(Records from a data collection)
<<<<

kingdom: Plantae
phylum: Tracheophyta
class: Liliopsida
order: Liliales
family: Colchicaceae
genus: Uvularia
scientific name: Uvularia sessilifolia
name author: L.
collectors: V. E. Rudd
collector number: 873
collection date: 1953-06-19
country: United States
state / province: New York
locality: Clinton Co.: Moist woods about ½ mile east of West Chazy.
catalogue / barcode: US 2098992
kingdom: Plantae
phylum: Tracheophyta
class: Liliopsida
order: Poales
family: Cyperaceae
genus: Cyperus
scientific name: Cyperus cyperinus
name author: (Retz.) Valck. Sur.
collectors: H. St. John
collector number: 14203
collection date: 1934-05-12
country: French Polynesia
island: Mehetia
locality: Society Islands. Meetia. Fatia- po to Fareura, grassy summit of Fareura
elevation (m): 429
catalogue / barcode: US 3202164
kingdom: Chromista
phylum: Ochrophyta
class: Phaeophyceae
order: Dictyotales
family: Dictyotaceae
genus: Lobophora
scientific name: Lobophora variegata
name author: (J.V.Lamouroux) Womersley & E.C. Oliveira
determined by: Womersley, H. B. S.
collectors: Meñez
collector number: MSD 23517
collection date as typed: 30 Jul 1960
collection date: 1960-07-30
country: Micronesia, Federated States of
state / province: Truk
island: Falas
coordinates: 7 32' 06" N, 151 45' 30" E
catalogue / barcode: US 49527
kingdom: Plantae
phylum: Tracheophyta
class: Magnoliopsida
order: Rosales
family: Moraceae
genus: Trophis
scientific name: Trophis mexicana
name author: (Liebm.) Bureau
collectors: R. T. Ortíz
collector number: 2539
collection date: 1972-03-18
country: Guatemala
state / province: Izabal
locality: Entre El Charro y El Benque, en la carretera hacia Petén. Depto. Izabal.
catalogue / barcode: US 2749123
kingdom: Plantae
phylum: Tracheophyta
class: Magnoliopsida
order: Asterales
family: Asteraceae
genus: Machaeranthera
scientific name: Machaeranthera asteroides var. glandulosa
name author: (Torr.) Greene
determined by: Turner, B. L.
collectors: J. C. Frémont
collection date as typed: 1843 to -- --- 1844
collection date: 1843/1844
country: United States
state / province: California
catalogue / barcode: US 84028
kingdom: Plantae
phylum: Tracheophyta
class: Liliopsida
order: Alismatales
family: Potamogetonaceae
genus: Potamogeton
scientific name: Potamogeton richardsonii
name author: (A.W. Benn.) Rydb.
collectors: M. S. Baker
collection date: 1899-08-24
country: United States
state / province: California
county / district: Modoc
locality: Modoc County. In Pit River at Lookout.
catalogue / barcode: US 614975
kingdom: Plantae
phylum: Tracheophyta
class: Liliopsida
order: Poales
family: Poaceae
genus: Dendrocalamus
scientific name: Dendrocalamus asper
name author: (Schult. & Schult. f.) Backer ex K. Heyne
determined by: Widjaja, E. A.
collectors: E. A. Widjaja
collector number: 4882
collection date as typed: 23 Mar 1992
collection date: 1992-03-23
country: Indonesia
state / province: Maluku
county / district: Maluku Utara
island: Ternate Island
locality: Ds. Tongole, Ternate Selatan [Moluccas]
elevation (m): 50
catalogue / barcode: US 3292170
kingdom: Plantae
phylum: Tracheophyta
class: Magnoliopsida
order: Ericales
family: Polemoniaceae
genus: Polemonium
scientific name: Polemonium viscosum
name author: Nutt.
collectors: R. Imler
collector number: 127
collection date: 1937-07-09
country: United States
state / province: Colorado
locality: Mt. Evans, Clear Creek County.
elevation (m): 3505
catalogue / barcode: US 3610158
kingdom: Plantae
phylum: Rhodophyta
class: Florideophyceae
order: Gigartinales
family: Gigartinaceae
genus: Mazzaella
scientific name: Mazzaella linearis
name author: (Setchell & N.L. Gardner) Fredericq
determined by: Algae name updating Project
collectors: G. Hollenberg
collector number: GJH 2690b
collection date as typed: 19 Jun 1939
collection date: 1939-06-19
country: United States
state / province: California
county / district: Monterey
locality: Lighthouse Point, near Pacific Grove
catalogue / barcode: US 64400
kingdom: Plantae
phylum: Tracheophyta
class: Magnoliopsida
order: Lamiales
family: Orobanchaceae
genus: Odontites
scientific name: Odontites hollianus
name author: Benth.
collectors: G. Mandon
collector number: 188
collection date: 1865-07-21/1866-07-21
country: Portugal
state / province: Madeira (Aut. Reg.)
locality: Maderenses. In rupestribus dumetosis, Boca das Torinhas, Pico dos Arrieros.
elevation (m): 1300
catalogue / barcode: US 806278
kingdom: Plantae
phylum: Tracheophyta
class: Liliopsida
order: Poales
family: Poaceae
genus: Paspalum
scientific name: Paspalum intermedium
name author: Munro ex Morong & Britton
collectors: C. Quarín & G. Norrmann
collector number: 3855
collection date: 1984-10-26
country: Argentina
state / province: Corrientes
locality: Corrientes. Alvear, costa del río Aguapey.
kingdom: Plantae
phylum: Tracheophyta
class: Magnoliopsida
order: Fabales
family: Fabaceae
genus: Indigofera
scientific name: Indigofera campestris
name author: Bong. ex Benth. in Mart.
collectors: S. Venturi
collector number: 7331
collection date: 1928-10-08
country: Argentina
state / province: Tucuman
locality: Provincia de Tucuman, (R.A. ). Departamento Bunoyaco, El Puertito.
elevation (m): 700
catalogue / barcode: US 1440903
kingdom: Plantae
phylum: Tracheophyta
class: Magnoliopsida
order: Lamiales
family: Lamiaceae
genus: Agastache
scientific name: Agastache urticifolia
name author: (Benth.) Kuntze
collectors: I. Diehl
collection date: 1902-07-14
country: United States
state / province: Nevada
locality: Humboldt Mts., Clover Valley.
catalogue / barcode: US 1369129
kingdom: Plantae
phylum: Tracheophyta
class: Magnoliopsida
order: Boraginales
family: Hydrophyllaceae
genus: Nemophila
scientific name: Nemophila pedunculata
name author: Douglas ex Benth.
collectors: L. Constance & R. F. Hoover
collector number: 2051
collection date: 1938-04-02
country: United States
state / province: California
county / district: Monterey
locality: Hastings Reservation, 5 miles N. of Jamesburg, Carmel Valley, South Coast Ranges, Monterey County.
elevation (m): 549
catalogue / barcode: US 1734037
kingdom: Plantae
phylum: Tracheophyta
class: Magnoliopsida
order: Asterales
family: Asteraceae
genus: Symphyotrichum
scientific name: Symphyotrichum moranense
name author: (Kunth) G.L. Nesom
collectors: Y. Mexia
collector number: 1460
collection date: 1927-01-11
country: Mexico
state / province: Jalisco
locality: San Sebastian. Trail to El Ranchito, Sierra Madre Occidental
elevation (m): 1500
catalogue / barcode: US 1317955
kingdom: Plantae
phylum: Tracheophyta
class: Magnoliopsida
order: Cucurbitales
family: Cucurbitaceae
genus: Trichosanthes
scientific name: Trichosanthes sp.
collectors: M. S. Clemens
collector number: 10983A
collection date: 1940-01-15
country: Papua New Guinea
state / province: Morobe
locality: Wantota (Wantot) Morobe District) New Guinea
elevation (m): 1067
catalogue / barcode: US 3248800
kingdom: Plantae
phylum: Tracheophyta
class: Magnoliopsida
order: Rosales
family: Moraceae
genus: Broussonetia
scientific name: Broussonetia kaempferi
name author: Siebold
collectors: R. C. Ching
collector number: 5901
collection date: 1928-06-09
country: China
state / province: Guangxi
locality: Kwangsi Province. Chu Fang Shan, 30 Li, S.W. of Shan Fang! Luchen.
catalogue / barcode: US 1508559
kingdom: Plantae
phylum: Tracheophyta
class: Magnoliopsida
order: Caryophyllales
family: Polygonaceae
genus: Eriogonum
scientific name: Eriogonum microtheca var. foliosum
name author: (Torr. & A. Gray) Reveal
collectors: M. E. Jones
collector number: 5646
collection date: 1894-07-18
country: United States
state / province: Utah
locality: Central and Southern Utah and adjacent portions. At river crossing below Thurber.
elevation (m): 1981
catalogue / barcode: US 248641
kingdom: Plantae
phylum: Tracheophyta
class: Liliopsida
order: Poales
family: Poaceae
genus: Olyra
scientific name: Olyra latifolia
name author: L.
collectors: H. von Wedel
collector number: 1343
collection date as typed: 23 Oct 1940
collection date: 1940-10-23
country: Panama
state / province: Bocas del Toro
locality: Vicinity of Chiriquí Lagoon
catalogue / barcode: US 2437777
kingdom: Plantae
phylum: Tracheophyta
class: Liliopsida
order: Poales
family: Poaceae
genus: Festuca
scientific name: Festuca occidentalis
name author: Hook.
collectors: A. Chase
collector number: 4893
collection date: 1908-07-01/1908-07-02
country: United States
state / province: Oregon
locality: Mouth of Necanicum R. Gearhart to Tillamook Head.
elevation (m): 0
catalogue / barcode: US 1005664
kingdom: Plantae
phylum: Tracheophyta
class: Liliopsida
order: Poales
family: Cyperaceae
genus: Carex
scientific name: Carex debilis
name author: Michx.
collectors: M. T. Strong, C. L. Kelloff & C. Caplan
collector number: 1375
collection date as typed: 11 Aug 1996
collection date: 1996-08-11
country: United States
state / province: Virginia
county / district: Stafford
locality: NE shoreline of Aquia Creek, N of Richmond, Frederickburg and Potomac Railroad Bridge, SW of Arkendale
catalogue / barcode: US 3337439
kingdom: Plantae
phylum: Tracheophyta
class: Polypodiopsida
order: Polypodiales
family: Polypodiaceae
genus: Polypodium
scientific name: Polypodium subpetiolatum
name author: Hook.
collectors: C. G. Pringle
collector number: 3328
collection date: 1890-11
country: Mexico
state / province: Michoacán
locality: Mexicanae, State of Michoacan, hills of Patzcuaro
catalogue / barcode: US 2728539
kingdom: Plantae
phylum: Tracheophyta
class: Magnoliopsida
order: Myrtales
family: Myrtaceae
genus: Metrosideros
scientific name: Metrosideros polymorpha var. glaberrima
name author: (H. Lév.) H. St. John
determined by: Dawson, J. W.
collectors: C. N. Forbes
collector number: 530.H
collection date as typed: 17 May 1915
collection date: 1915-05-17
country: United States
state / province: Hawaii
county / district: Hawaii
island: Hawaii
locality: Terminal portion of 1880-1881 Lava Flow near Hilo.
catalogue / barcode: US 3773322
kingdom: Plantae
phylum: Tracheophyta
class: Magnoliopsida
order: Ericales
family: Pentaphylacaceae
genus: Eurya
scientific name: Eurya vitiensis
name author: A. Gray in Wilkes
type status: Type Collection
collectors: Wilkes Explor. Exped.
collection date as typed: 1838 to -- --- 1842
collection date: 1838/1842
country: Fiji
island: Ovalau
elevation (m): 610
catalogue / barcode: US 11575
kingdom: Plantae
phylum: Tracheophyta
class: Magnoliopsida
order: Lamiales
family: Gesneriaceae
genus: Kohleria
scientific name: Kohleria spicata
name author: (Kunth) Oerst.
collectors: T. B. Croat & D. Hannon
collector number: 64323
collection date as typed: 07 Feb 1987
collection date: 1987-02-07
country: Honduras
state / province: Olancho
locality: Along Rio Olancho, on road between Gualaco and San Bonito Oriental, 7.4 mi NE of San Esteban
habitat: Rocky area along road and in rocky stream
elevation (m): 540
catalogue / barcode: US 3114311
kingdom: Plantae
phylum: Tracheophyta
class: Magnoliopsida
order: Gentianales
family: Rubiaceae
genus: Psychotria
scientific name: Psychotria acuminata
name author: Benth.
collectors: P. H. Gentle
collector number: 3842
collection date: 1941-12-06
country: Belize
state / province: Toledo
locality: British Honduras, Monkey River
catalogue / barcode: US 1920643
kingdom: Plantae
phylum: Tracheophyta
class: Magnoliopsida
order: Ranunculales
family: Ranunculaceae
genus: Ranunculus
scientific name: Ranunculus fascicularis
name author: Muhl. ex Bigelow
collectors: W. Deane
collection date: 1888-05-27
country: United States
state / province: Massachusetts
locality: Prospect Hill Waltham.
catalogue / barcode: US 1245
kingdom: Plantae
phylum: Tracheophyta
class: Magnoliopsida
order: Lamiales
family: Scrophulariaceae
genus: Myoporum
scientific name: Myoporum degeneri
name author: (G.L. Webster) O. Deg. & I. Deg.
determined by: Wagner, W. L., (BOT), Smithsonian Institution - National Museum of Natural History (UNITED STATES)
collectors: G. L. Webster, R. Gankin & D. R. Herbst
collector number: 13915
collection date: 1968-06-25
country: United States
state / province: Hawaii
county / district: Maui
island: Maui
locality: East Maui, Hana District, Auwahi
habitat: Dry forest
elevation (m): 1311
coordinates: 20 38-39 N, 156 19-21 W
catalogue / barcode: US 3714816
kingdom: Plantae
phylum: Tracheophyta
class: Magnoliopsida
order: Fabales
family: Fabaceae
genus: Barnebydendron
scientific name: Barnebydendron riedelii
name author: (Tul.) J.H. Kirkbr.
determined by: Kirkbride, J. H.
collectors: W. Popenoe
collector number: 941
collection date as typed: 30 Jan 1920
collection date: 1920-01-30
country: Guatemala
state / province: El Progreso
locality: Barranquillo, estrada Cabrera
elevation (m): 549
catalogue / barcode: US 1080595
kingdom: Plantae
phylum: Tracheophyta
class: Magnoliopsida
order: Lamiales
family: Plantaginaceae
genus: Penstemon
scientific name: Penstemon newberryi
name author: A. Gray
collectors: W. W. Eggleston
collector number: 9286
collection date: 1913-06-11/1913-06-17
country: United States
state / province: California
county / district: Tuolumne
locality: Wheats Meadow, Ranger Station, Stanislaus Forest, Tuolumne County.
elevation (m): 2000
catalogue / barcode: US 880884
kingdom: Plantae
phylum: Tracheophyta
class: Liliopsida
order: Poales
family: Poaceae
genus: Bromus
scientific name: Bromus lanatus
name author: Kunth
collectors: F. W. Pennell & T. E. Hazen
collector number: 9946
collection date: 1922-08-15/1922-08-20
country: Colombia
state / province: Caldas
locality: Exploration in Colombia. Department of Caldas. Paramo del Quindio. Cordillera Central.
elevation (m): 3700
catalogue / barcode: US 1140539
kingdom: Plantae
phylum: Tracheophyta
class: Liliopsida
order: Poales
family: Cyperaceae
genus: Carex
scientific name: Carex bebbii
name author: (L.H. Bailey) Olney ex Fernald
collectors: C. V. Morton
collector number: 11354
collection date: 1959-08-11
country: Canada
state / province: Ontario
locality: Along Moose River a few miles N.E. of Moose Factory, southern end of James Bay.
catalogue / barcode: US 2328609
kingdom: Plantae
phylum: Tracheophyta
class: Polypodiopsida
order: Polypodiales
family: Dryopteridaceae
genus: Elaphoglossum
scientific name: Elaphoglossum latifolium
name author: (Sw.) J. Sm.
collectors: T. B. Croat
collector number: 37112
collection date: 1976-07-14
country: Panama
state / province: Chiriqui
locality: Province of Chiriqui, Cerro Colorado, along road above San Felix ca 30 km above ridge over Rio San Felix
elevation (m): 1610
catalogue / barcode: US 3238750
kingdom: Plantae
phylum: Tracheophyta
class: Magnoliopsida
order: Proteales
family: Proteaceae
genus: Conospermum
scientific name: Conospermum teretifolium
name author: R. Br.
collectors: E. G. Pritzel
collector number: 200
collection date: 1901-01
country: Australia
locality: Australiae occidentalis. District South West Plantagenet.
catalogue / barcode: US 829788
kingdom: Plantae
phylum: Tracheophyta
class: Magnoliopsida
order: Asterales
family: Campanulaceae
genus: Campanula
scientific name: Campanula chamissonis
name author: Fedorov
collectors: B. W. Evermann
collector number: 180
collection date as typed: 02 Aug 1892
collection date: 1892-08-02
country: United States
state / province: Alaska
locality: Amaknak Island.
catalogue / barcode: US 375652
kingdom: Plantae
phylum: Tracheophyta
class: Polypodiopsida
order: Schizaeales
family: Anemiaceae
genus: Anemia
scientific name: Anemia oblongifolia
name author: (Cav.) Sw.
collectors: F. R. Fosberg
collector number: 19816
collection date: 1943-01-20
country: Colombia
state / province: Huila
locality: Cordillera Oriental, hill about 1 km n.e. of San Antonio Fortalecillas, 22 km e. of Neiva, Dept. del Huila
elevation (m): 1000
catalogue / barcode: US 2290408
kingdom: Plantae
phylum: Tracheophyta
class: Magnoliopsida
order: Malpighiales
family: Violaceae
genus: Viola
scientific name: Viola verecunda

>>>>

TASK PROMPT:
Put the lines of the listing above into a numbered list, starting from its first line and ending with the line that contains "collectors: H. St. John", and leave out any blank lines.

SOLUTION TO THE EXERCISE:
1. kingdom: Plantae
2. phylum: Tracheophyta
3. class: Liliopsida
4. order: Liliales
5. family: Colchicaceae
6. genus: Uvularia
7. scientific name: Uvularia sessilifolia
8. name author: L.
9. collectors: V. E. Rudd
10. collector number: 873
11. collection date: 1953-06-19
12. country: United States
13. state / province: New York
14. locality: Clinton Co.: Moist woods about ½ mile east of West Chazy.
15. catalogue / barcode: US 2098992
16. kingdom: Plantae
17. phylum: Tracheophyta
18. class: Liliopsida
19. order: Poales
20. family: Cyperaceae
21. genus: Cyperus
22. scientific name: Cyperus cyperinus
23. name author: (Retz.) Valck. Sur.
24. collectors: H. St. John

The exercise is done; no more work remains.